Give back all of the data exactly.
Top of Information provided
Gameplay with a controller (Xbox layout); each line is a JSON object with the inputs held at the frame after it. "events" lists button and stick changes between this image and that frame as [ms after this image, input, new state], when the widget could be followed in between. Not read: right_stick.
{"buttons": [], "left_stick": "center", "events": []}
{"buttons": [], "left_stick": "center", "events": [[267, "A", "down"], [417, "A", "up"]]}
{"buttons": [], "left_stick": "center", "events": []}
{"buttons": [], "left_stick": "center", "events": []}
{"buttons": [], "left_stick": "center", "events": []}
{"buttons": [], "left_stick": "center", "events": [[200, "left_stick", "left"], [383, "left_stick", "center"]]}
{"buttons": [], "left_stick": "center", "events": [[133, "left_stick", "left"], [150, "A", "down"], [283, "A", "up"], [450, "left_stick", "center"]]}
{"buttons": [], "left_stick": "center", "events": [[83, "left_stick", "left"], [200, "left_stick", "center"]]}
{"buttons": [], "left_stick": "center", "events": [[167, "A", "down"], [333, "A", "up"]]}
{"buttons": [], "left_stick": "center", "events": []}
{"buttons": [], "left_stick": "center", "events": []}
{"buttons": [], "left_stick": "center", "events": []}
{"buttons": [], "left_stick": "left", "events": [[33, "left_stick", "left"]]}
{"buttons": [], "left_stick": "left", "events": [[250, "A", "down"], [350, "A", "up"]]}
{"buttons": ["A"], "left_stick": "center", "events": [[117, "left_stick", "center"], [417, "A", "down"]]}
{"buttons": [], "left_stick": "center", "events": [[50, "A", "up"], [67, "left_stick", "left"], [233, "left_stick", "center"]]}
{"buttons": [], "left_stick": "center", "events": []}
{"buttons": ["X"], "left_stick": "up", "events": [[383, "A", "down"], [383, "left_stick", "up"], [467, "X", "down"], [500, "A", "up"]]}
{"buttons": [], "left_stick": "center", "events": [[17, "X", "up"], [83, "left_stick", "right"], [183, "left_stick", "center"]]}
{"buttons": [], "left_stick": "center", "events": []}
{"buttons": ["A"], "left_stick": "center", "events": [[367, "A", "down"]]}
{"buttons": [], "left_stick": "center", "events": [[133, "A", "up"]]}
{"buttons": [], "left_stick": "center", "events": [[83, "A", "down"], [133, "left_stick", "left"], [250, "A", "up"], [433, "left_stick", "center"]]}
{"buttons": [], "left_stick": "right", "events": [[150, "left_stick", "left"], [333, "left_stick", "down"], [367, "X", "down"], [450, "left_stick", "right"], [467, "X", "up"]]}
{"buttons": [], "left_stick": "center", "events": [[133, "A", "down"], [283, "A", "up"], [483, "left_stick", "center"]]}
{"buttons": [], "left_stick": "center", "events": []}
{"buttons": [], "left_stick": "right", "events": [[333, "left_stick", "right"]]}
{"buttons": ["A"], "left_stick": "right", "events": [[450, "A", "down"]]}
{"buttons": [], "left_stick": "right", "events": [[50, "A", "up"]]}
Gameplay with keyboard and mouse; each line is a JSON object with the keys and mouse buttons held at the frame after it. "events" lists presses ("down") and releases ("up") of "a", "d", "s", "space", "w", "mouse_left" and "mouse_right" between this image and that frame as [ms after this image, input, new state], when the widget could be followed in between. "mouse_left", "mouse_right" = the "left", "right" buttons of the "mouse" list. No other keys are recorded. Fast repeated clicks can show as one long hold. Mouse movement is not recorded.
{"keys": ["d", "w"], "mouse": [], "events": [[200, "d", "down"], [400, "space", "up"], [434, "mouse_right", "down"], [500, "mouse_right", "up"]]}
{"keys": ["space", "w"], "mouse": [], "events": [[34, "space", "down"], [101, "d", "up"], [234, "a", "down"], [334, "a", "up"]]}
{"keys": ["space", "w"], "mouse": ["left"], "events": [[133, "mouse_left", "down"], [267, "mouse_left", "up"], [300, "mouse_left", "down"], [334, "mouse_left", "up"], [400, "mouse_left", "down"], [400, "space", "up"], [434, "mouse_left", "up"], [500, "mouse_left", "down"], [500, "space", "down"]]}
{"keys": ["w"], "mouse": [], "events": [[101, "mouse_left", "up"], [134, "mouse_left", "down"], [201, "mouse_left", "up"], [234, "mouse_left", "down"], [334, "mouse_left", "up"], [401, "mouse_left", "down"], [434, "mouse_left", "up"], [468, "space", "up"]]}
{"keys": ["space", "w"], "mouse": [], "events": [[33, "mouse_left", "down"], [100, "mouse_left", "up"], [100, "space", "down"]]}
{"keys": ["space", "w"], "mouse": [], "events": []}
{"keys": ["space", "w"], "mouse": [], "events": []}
Bottom of Information provided
[Written solution]:
Gameplay with a controller (Xbox layout); each line is a JSON object with the inputs held at the frame after it. "events" lists button and stick changes between this image and that frame as [ms after this image, input, new state], when the widget could be followed in between. Not read: right_stick.
{"buttons": [], "left_stick": "center", "events": []}
{"buttons": [], "left_stick": "center", "events": [[267, "A", "down"], [417, "A", "up"]]}
{"buttons": [], "left_stick": "center", "events": []}
{"buttons": [], "left_stick": "center", "events": []}
{"buttons": [], "left_stick": "center", "events": []}
{"buttons": [], "left_stick": "center", "events": [[200, "left_stick", "left"], [383, "left_stick", "center"]]}
{"buttons": [], "left_stick": "center", "events": [[133, "left_stick", "left"], [150, "A", "down"], [283, "A", "up"], [450, "left_stick", "center"]]}
{"buttons": [], "left_stick": "center", "events": [[83, "left_stick", "left"], [200, "left_stick", "center"]]}
{"buttons": [], "left_stick": "center", "events": [[167, "A", "down"], [333, "A", "up"]]}
{"buttons": [], "left_stick": "center", "events": []}
{"buttons": [], "left_stick": "center", "events": []}
{"buttons": [], "left_stick": "center", "events": []}
{"buttons": [], "left_stick": "left", "events": [[33, "left_stick", "left"]]}
{"buttons": [], "left_stick": "left", "events": [[250, "A", "down"], [350, "A", "up"]]}
{"buttons": ["A"], "left_stick": "center", "events": [[117, "left_stick", "center"], [417, "A", "down"]]}
{"buttons": [], "left_stick": "center", "events": [[50, "A", "up"], [67, "left_stick", "left"], [233, "left_stick", "center"]]}
{"buttons": [], "left_stick": "center", "events": []}
{"buttons": ["X"], "left_stick": "up", "events": [[383, "A", "down"], [383, "left_stick", "up"], [467, "X", "down"], [500, "A", "up"]]}
{"buttons": [], "left_stick": "center", "events": [[17, "X", "up"], [83, "left_stick", "right"], [183, "left_stick", "center"]]}
{"buttons": [], "left_stick": "center", "events": []}
{"buttons": ["A"], "left_stick": "center", "events": [[367, "A", "down"]]}
{"buttons": [], "left_stick": "center", "events": [[133, "A", "up"]]}
{"buttons": [], "left_stick": "center", "events": [[83, "A", "down"], [133, "left_stick", "left"], [250, "A", "up"], [433, "left_stick", "center"]]}
{"buttons": [], "left_stick": "right", "events": [[150, "left_stick", "left"], [333, "left_stick", "down"], [367, "X", "down"], [450, "left_stick", "right"], [467, "X", "up"]]}
{"buttons": [], "left_stick": "center", "events": [[133, "A", "down"], [283, "A", "up"], [483, "left_stick", "center"]]}
{"buttons": [], "left_stick": "center", "events": []}
{"buttons": [], "left_stick": "right", "events": [[333, "left_stick", "right"]]}
{"buttons": ["A"], "left_stick": "right", "events": [[450, "A", "down"]]}
{"buttons": [], "left_stick": "right", "events": [[50, "A", "up"]]}
Gameplay with keyboard and mouse; each line is a JSON object with the keys and mouse buttons held at the frame after it. "events" lists presses ("down") and releases ("up") of "a", "d", "s", "space", "w", "mouse_left" and "mouse_right" between this image and that frame as [ms after this image, input, new state], when the widget could be followed in between. "mouse_left", "mouse_right" = the "left", "right" buttons of the "mouse" list. No other keys are recorded. Fast repeated clicks can show as one long hold. Mouse movement is not recorded.
{"keys": ["d", "w"], "mouse": [], "events": [[200, "d", "down"], [400, "space", "up"], [434, "mouse_right", "down"], [500, "mouse_right", "up"]]}
{"keys": ["space", "w"], "mouse": [], "events": [[34, "space", "down"], [101, "d", "up"], [234, "a", "down"], [334, "a", "up"]]}
{"keys": ["space", "w"], "mouse": ["left"], "events": [[133, "mouse_left", "down"], [267, "mouse_left", "up"], [300, "mouse_left", "down"], [334, "mouse_left", "up"], [400, "mouse_left", "down"], [400, "space", "up"], [434, "mouse_left", "up"], [500, "mouse_left", "down"], [500, "space", "down"]]}
{"keys": ["w"], "mouse": [], "events": [[101, "mouse_left", "up"], [134, "mouse_left", "down"], [201, "mouse_left", "up"], [234, "mouse_left", "down"], [334, "mouse_left", "up"], [401, "mouse_left", "down"], [434, "mouse_left", "up"], [468, "space", "up"]]}
{"keys": ["space", "w"], "mouse": [], "events": [[33, "mouse_left", "down"], [100, "mouse_left", "up"], [100, "space", "down"]]}
{"keys": ["space", "w"], "mouse": [], "events": []}
{"keys": ["space", "w"], "mouse": [], "events": []}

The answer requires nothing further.